(Stored data)
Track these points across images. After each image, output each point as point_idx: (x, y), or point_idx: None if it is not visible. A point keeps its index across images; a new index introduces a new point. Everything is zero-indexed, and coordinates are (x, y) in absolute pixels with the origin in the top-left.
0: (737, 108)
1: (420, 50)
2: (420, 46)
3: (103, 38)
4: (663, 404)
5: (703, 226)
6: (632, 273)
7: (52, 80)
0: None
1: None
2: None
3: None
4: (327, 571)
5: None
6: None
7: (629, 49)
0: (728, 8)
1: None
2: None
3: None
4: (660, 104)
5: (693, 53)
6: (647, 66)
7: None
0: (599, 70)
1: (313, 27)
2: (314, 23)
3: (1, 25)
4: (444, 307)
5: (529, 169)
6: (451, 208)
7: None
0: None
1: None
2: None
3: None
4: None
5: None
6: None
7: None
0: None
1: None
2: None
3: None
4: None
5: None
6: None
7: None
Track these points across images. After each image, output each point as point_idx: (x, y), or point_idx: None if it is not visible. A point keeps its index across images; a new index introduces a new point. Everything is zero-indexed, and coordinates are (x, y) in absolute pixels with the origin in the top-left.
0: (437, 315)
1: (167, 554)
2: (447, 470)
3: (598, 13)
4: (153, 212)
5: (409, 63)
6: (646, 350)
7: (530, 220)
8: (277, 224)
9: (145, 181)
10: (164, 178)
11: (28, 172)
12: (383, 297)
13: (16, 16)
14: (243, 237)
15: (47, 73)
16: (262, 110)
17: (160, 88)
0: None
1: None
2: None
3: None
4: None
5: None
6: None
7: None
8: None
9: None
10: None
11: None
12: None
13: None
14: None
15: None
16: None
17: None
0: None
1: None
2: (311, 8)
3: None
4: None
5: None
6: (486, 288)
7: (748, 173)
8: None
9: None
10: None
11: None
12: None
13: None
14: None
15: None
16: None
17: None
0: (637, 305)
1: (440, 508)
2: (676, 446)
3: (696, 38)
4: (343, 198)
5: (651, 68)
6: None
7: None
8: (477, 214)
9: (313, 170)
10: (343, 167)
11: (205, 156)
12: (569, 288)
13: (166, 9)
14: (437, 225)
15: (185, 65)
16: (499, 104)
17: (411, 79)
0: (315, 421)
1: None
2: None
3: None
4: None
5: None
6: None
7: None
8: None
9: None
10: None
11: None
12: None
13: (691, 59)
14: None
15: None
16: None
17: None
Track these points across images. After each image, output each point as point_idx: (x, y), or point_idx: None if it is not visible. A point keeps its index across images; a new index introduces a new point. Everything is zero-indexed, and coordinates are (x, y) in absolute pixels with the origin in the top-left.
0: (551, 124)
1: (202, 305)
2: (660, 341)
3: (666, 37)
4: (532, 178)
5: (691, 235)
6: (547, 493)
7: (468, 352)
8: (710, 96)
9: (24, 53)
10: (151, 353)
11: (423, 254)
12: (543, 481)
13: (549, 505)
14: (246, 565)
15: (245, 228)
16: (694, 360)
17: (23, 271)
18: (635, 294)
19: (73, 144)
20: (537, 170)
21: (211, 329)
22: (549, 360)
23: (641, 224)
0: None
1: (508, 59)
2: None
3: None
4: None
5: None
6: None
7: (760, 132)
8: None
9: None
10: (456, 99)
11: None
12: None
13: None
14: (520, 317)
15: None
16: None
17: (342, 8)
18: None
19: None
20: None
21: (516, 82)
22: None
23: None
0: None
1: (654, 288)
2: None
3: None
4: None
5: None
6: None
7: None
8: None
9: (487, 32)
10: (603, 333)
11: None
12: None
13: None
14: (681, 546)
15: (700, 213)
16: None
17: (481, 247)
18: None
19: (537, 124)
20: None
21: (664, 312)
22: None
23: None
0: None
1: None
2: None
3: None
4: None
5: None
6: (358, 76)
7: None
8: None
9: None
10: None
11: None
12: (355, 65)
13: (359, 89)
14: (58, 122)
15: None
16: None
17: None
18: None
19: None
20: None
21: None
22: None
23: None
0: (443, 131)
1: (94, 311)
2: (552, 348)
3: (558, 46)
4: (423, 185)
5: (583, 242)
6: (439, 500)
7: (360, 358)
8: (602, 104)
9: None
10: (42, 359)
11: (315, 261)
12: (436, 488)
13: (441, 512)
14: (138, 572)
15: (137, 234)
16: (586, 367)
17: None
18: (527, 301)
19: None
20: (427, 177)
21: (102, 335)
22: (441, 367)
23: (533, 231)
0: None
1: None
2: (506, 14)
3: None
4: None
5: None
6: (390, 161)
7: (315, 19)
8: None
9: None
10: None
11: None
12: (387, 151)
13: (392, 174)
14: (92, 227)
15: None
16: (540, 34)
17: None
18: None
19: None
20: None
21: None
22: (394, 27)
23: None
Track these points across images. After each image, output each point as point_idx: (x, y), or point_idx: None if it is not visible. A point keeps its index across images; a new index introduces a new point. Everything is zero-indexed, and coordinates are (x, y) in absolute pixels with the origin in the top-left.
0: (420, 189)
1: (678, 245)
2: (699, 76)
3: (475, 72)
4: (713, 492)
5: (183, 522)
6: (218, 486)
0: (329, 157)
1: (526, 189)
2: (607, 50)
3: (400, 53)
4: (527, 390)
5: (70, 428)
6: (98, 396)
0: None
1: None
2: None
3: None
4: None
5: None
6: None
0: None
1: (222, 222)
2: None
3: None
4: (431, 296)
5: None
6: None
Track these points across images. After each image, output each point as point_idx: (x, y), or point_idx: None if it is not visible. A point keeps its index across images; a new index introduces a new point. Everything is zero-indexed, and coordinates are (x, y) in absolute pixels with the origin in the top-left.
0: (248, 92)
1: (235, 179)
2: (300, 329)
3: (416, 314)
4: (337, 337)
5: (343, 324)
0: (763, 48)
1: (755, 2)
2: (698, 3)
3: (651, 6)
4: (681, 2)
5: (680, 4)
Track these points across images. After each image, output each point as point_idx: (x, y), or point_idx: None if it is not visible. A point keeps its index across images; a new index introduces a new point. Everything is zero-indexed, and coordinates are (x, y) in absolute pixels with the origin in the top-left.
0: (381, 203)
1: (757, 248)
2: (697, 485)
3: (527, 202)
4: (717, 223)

● TASK INSTRUCTIONS
Update the records by changing "top-left" to "upper-left" wherever it occurs, leaving everything else unchanged.

● FINISHED ANSWER
Track these points across images. After each image, output each point as point_idx: (x, y), or point_idx: None if it is not visible. A point keeps its index across images; a new index introduces a new point. Everything is zero-indexed, and coordinates are (x, y) in absolute pixels with the origin in the upper-left.
0: (737, 108)
1: (420, 50)
2: (420, 46)
3: (103, 38)
4: (663, 404)
5: (703, 226)
6: (632, 273)
7: (52, 80)
0: None
1: None
2: None
3: None
4: (327, 571)
5: None
6: None
7: (629, 49)
0: (728, 8)
1: None
2: None
3: None
4: (660, 104)
5: (693, 53)
6: (647, 66)
7: None
0: (599, 70)
1: (313, 27)
2: (314, 23)
3: (1, 25)
4: (444, 307)
5: (529, 169)
6: (451, 208)
7: None
0: None
1: None
2: None
3: None
4: None
5: None
6: None
7: None
0: None
1: None
2: None
3: None
4: None
5: None
6: None
7: None
Track these points across images. After each image, output each point as point_idx: (x, y), or point_idx: None if it is not visible. A point keeps its index across images; a new index introduces a new point. Everything is zero-indexed, and coordinates are (x, y) in absolute pixels with the origin in the upper-left.
0: (437, 315)
1: (167, 554)
2: (447, 470)
3: (598, 13)
4: (153, 212)
5: (409, 63)
6: (646, 350)
7: (530, 220)
8: (277, 224)
9: (145, 181)
10: (164, 178)
11: (28, 172)
12: (383, 297)
13: (16, 16)
14: (243, 237)
15: (47, 73)
16: (262, 110)
17: (160, 88)
0: None
1: None
2: None
3: None
4: None
5: None
6: None
7: None
8: None
9: None
10: None
11: None
12: None
13: None
14: None
15: None
16: None
17: None
0: None
1: None
2: (311, 8)
3: None
4: None
5: None
6: (486, 288)
7: (748, 173)
8: None
9: None
10: None
11: None
12: None
13: None
14: None
15: None
16: None
17: None
0: (637, 305)
1: (440, 508)
2: (676, 446)
3: (696, 38)
4: (343, 198)
5: (651, 68)
6: None
7: None
8: (477, 214)
9: (313, 170)
10: (343, 167)
11: (205, 156)
12: (569, 288)
13: (166, 9)
14: (437, 225)
15: (185, 65)
16: (499, 104)
17: (411, 79)
0: (315, 421)
1: None
2: None
3: None
4: None
5: None
6: None
7: None
8: None
9: None
10: None
11: None
12: None
13: (691, 59)
14: None
15: None
16: None
17: None
Track these points across images. After each image, output each point as point_idx: (x, y), or point_idx: None if it is not visible. A point keeps its index across images; a new index introduces a new point. Everything is zero-indexed, and coordinates are (x, y) in absolute pixels with the origin in the upper-left.
0: (551, 124)
1: (202, 305)
2: (660, 341)
3: (666, 37)
4: (532, 178)
5: (691, 235)
6: (547, 493)
7: (468, 352)
8: (710, 96)
9: (24, 53)
10: (151, 353)
11: (423, 254)
12: (543, 481)
13: (549, 505)
14: (246, 565)
15: (245, 228)
16: (694, 360)
17: (23, 271)
18: (635, 294)
19: (73, 144)
20: (537, 170)
21: (211, 329)
22: (549, 360)
23: (641, 224)
0: None
1: (508, 59)
2: None
3: None
4: None
5: None
6: None
7: (760, 132)
8: None
9: None
10: (456, 99)
11: None
12: None
13: None
14: (520, 317)
15: None
16: None
17: (342, 8)
18: None
19: None
20: None
21: (516, 82)
22: None
23: None
0: None
1: (654, 288)
2: None
3: None
4: None
5: None
6: None
7: None
8: None
9: (487, 32)
10: (603, 333)
11: None
12: None
13: None
14: (681, 546)
15: (700, 213)
16: None
17: (481, 247)
18: None
19: (537, 124)
20: None
21: (664, 312)
22: None
23: None
0: None
1: None
2: None
3: None
4: None
5: None
6: (358, 76)
7: None
8: None
9: None
10: None
11: None
12: (355, 65)
13: (359, 89)
14: (58, 122)
15: None
16: None
17: None
18: None
19: None
20: None
21: None
22: None
23: None
0: (443, 131)
1: (94, 311)
2: (552, 348)
3: (558, 46)
4: (423, 185)
5: (583, 242)
6: (439, 500)
7: (360, 358)
8: (602, 104)
9: None
10: (42, 359)
11: (315, 261)
12: (436, 488)
13: (441, 512)
14: (138, 572)
15: (137, 234)
16: (586, 367)
17: None
18: (527, 301)
19: None
20: (427, 177)
21: (102, 335)
22: (441, 367)
23: (533, 231)
0: None
1: None
2: (506, 14)
3: None
4: None
5: None
6: (390, 161)
7: (315, 19)
8: None
9: None
10: None
11: None
12: (387, 151)
13: (392, 174)
14: (92, 227)
15: None
16: (540, 34)
17: None
18: None
19: None
20: None
21: None
22: (394, 27)
23: None
Track these points across images. After each image, output each point as point_idx: (x, y), or point_idx: None if it is not visible. A point keeps its index across images; a new index introduces a new point. Everything is zero-indexed, and coordinates are (x, y) in absolute pixels with the origin in the upper-left.
0: (420, 189)
1: (678, 245)
2: (699, 76)
3: (475, 72)
4: (713, 492)
5: (183, 522)
6: (218, 486)
0: (329, 157)
1: (526, 189)
2: (607, 50)
3: (400, 53)
4: (527, 390)
5: (70, 428)
6: (98, 396)
0: None
1: None
2: None
3: None
4: None
5: None
6: None
0: None
1: (222, 222)
2: None
3: None
4: (431, 296)
5: None
6: None
Track these points across images. After each image, output each point as point_idx: (x, y), or point_idx: None if it is not visible. A point keeps its index across images; a new index introduces a new point. Everything is zero-indexed, and coordinates are (x, y) in absolute pixels with the origin in the upper-left.
0: (248, 92)
1: (235, 179)
2: (300, 329)
3: (416, 314)
4: (337, 337)
5: (343, 324)
0: (763, 48)
1: (755, 2)
2: (698, 3)
3: (651, 6)
4: (681, 2)
5: (680, 4)
Track these points across images. After each image, output each point as point_idx: (x, y), or point_idx: None if it is not visible. A point keeps its index across images; a new index introduces a new point. Everything is zero-indexed, and coordinates are (x, y) in absolute pixels with the origin in the upper-left.
0: (381, 203)
1: (757, 248)
2: (697, 485)
3: (527, 202)
4: (717, 223)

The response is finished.